## TASK TO COMPLETE
Which lines below hold the word "size"? Copy all of them.

(Records from a data source)

*-*-*

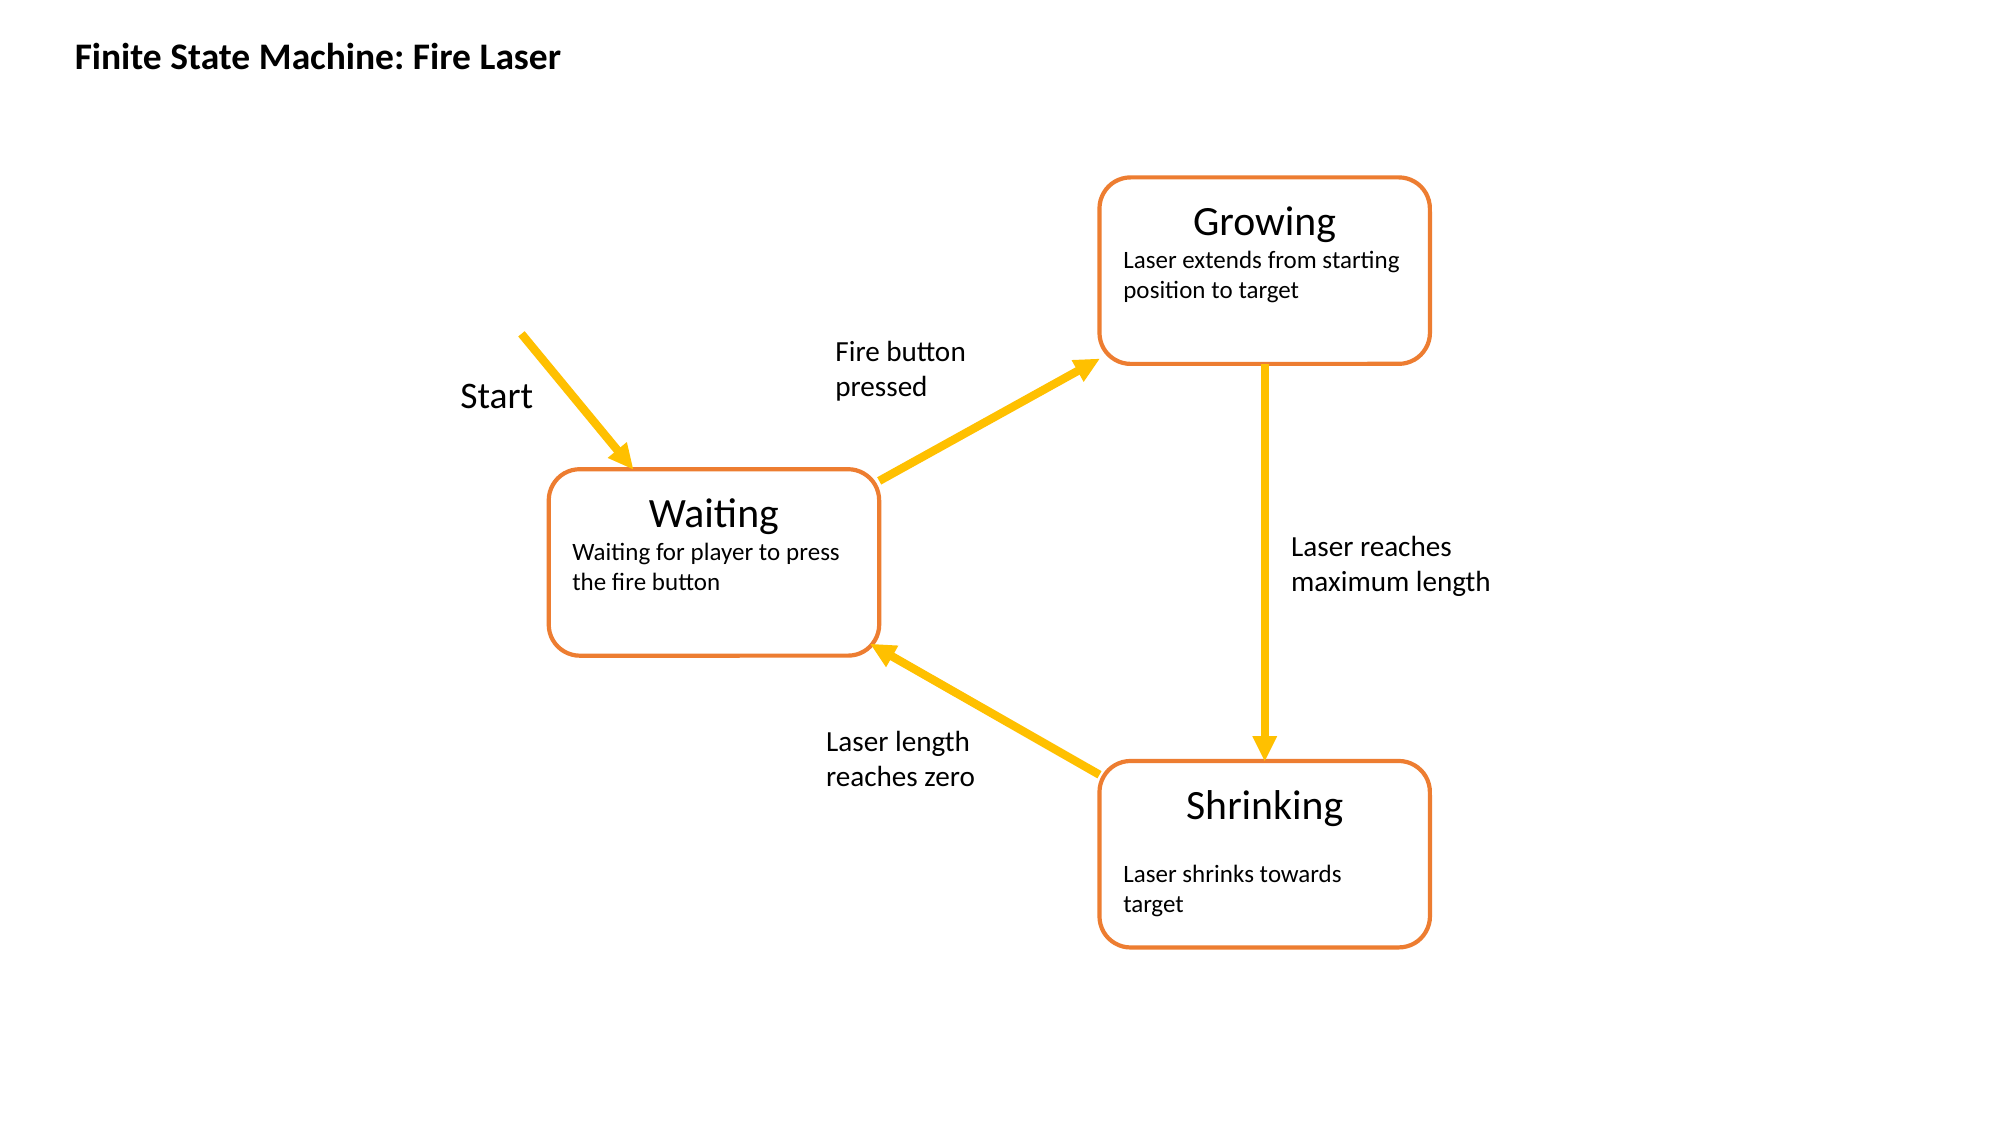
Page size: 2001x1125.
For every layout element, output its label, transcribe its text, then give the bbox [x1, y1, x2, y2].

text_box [870, 644, 1100, 775]
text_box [521, 333, 634, 470]
text_box Start [445, 363, 521, 424]
text_box Laser reaches maximum length [1276, 519, 1506, 605]
text_box Shrinking Laser shrinks towards target [1098, 759, 1431, 949]
text_box Laser length reaches zero [811, 714, 991, 800]
text_box Growing Laser extends from starting position to target [1098, 176, 1431, 365]
text_box Finite State Machine: Fire Laser [60, 24, 577, 85]
text_box Waiting Waiting for player to press the fire button [547, 468, 881, 657]
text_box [879, 358, 1100, 481]
text_box Fire button pressed [820, 324, 981, 410]
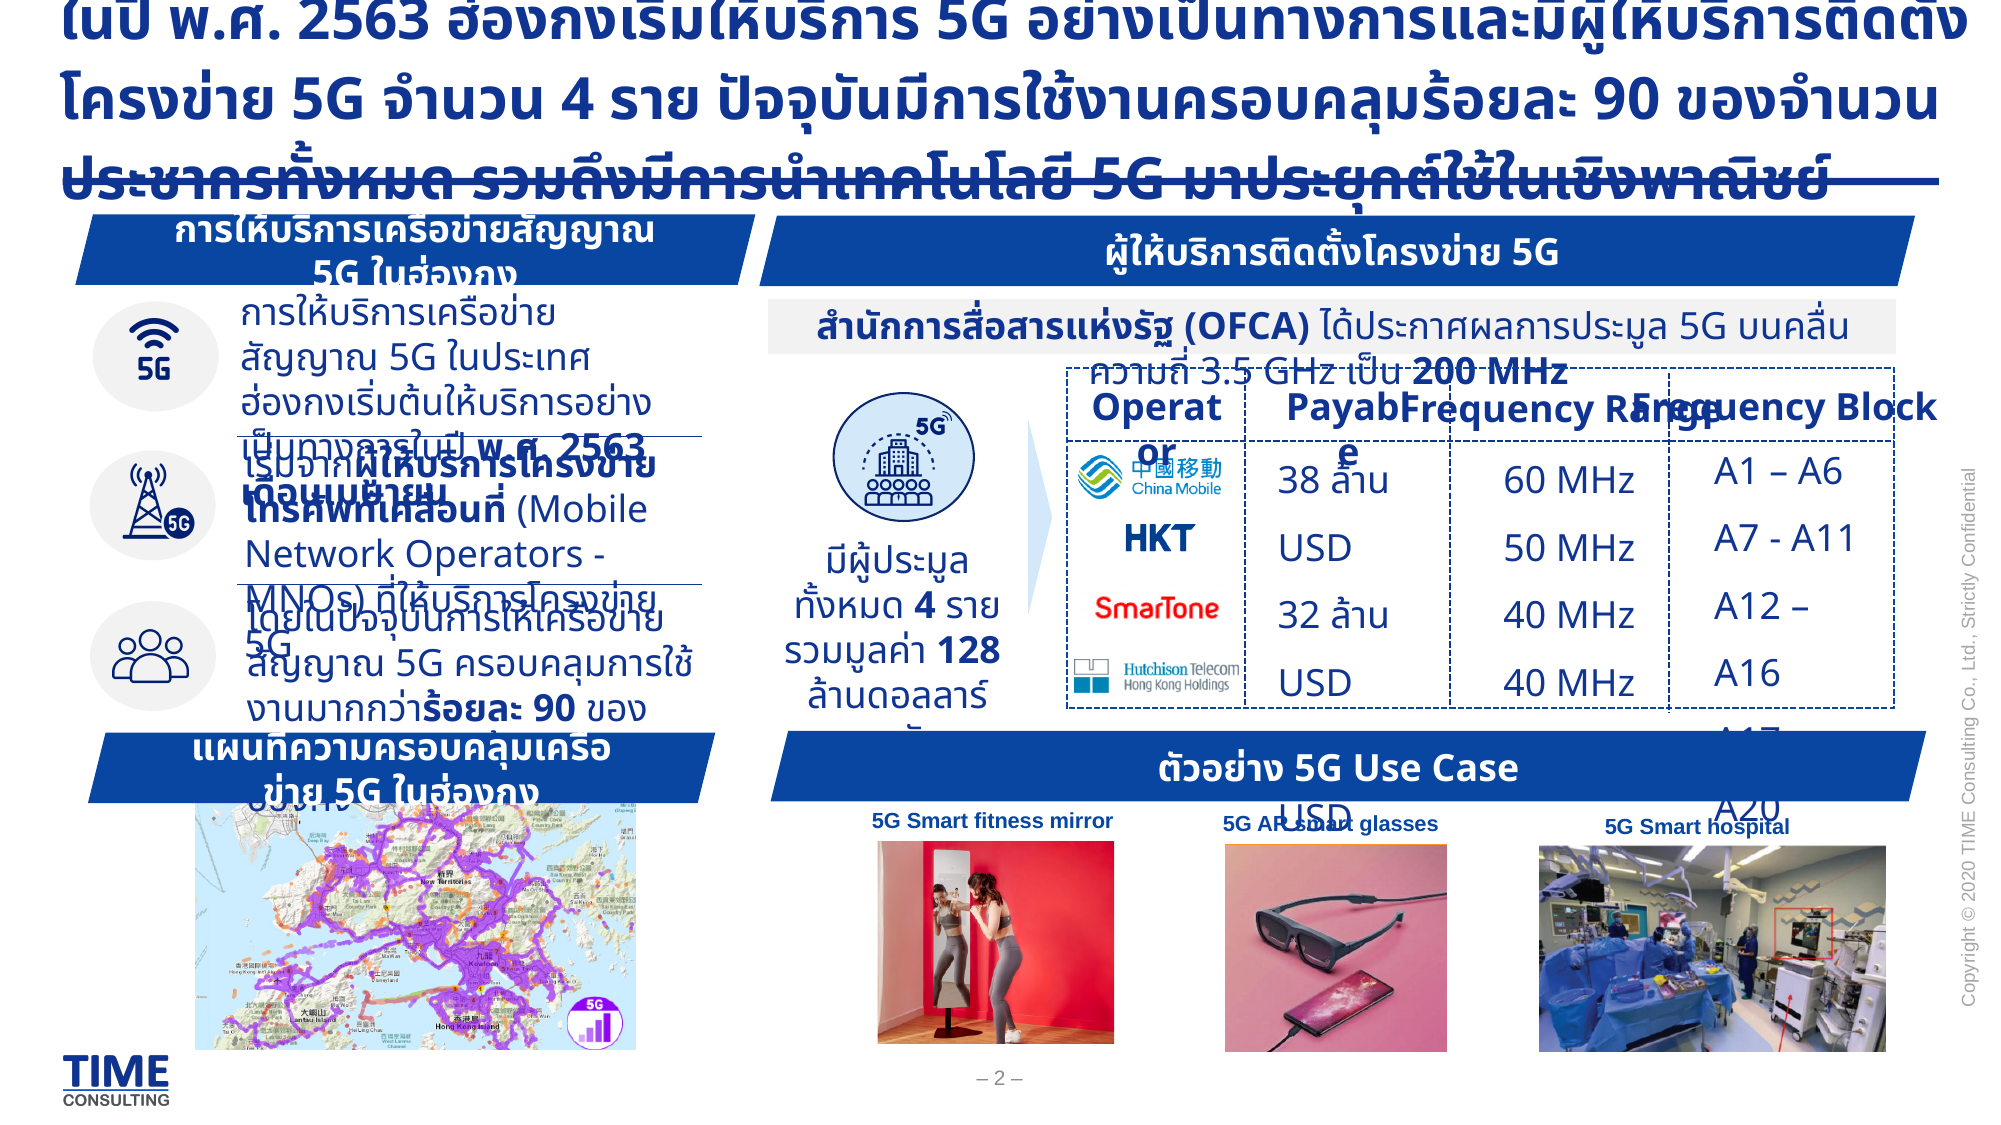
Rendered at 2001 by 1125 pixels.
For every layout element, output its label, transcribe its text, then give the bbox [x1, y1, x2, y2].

text_box 5G Smart hospital [1589, 805, 1806, 845]
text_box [195, 801, 636, 1050]
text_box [752, 294, 1915, 713]
text_box แผนที่ความครอบคลุมเครือข่าย 5G ในฮ่องกง [86, 739, 715, 805]
picture [861, 405, 952, 507]
picture [63, 1055, 169, 1106]
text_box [89, 280, 716, 739]
text_box 5G AR smart glasses [1208, 801, 1492, 843]
text_box 5G Smart fitness mirror [857, 798, 1182, 840]
text_box ผู้ให้บริการติดตั้งโครงข่าย 5G [758, 214, 1917, 288]
picture [1539, 845, 1886, 1052]
picture [877, 841, 1115, 1044]
title ในปี พ.ศ. 2563 ฮ่องกงเริ่มให้บริการ 5G อย่างเป็นทางการและมีผู้ให้บริการติดตั้งโครงข่าย 5G จำนวน 4 ราย ปัจจุบันมีการใช้งานครอบคลุมร้อยละ 90 ของจำนวนประชากรทั้งหมด รวมถึงมีการนำเทคโนโลยี 5G มาประยุกต์ใช้ในเชิงพาณิชย์ [44, 27, 1988, 156]
text_box การให้บริการเครือข่ายสัญญาณ 5G ในฮ่องกง [74, 213, 757, 286]
picture [1225, 844, 1447, 1052]
text_box ตัวอย่าง 5G Use Case [769, 729, 1928, 803]
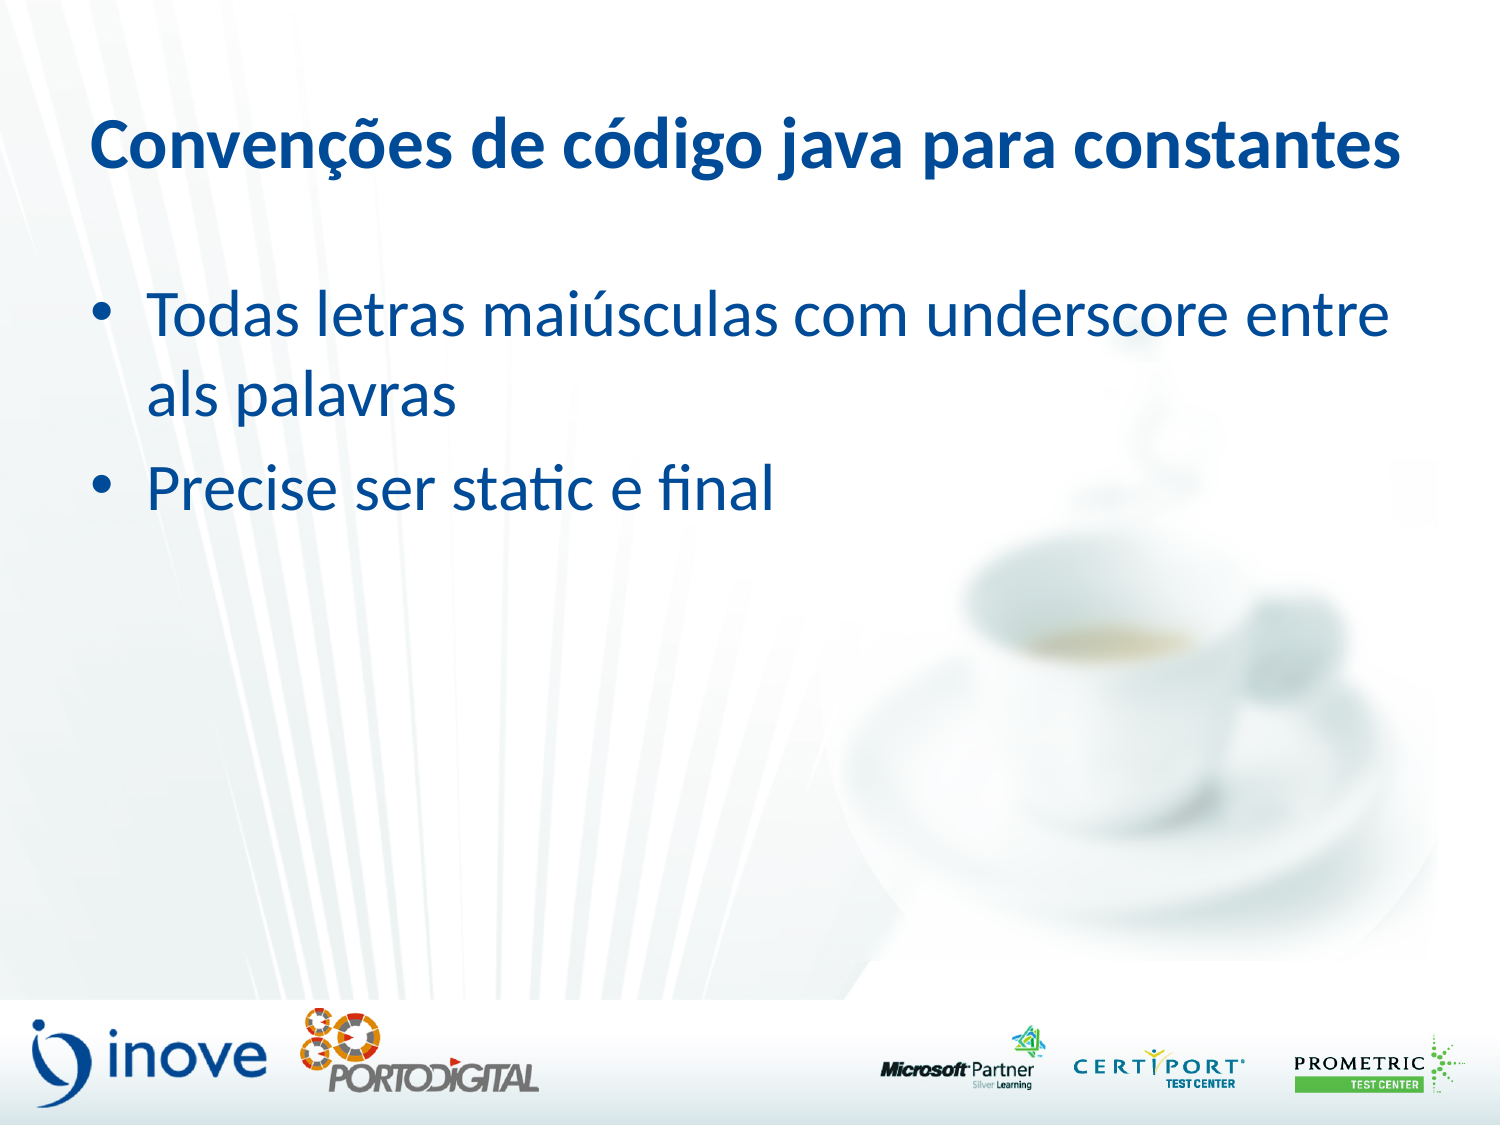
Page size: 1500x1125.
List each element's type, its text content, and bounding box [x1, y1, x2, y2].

title Convenções de código java para constantes [75, 45, 1425, 233]
picture [0, 0, 1500, 1125]
list Todas letras maiúsculas com underscore entre als palavras Precise ser static e final [75, 262, 1425, 1005]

*-*-*

## ANSWER SECTION
Page size: 2001x1125.
Page size: 1500x1125.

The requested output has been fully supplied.